Uma genérica e repetitiva rotina institucional que não desperta apelo, não condiz com a noção de estratégia e de combate, como a rotina de meses e meses de despachos burocráticos cotidianos; por isso, as instituições devem ter coragem de se comprometer com metas que estão fora do alcance. (TEIXEIRA, 2022, p. 8.) Considerando as informações anteriores, um dos maiores empecilhos para o planejamento estratégico, encontra-se em:
- A)Custo.
Custo não é o foco da descrição, pois o problema apontado é a rigidez da rotina institucional, e não a falta de dinheiro.
- B)Burocracia.
Correta, porque a repetição burocrática e o excesso de formalismos engessam a organização e atrapalham o planejamento estratégico.
- C)Autoritarismo.
Autoritarismo não é a ideia central do enunciado, já que ele fala de rotina burocrática e não de imposição de poder ou centralização extrema.
- D)Falta de recursos.
Falta de recursos pode dificultar planos, mas o texto destaca sobretudo o peso da rotina burocrática como obstáculo.
Gabarito: B
Planejamento estratégico não combina com empresa, órgão ou instituição que vive presa ao modo automático.
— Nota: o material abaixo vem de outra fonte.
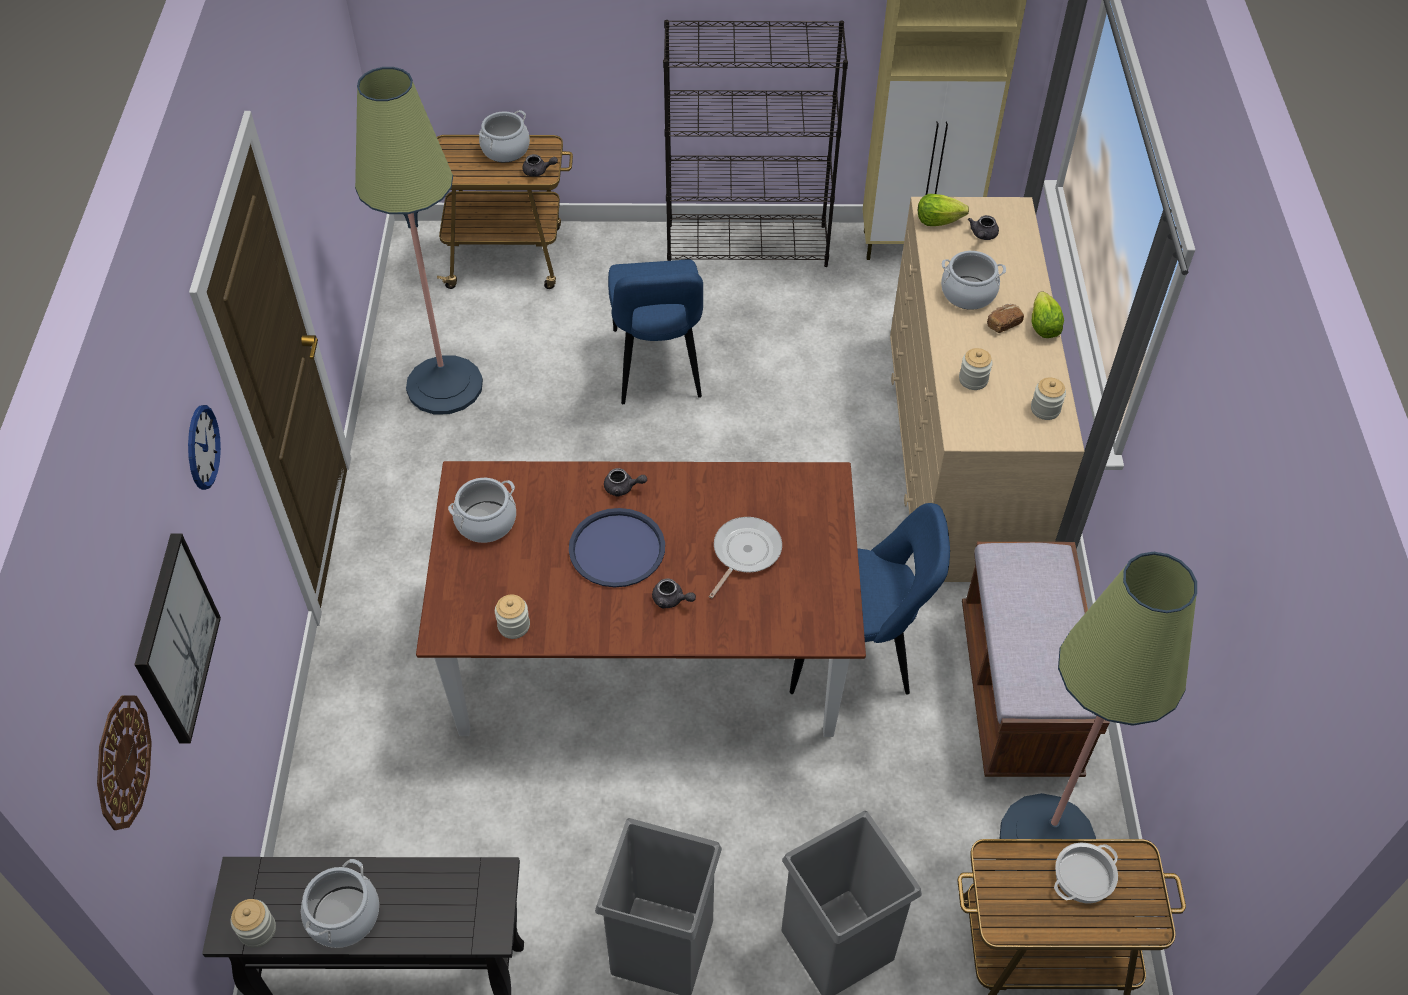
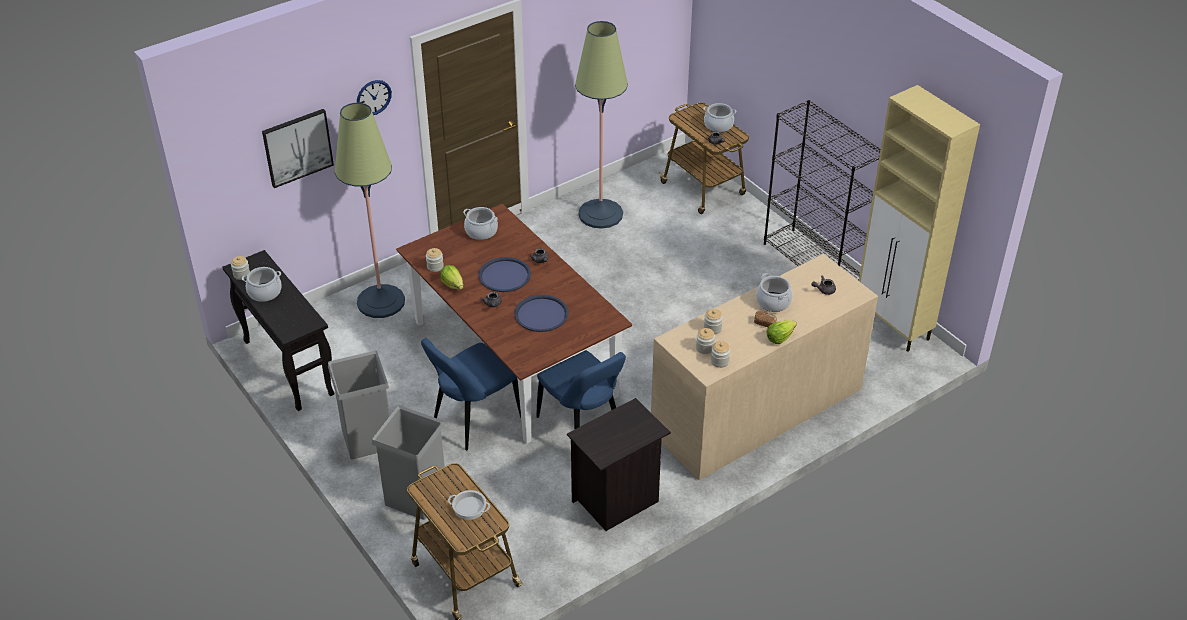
camera: 55 degrees right, 10 degrees down
wall clock [97,695,152,830] -> none
blue chair [608,259,703,404] -> blue chair moved to [421,338,521,451]
frying pan [709,517,782,598] -> blue tray [515,295,568,332]
lettuce [918,194,969,226] -> lettuce moved to [441,265,463,290]
brown bench [962,542,1110,777] -> black nightstand [567,398,671,531]
floor lamp [999,552,1197,860] -> floor lamp moved to [335,103,405,318]
none -> jar [696,328,715,354]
Quando tudo vira despacho, carimbo, fila e rotina sem direção, a organização perde visão de futuro e passa a reagir apenas ao dia a dia. Em outras palavras, o problema não é trabalhar muito, e sim trabalhar sempre do mesmo jeito, sem energia para definir objetivos maiores e caminhos mais ousados. A ideia do enunciado é exatamente essa: a rotina genérica, repetitiva e burocrática engessa a instituição e enfraquece o pensamento estratégico. Planejar estrategicamente exige análise do ambiente, definição de metas desafiadoras, escolha de prioridades e capacidade de execução. Se a estrutura interna sufoca a iniciativa, a estratégia não sai do papel. Por isso, o gabarito é a alternativa B. A burocracia é um dos maiores empecilhos ao planejamento estratégico porque tende a criar excesso de formalismo, lentidão decisória e apego a procedimentos, em vez de foco em resultados. Na prática, a instituição fica ocupada com o processo e esquece o propósito. Doutrinariamente, isso conversa com a crítica clássica à burocracia como organização rígida e pouco flexível, que pode até garantir ordem, mas frequentemente dificulta inovação e adaptação. Em concurso, sempre que o enunciado falar em rotina mecânica, excesso de formalidades e falta de dinamismo, desconfie fortemente de burocracia.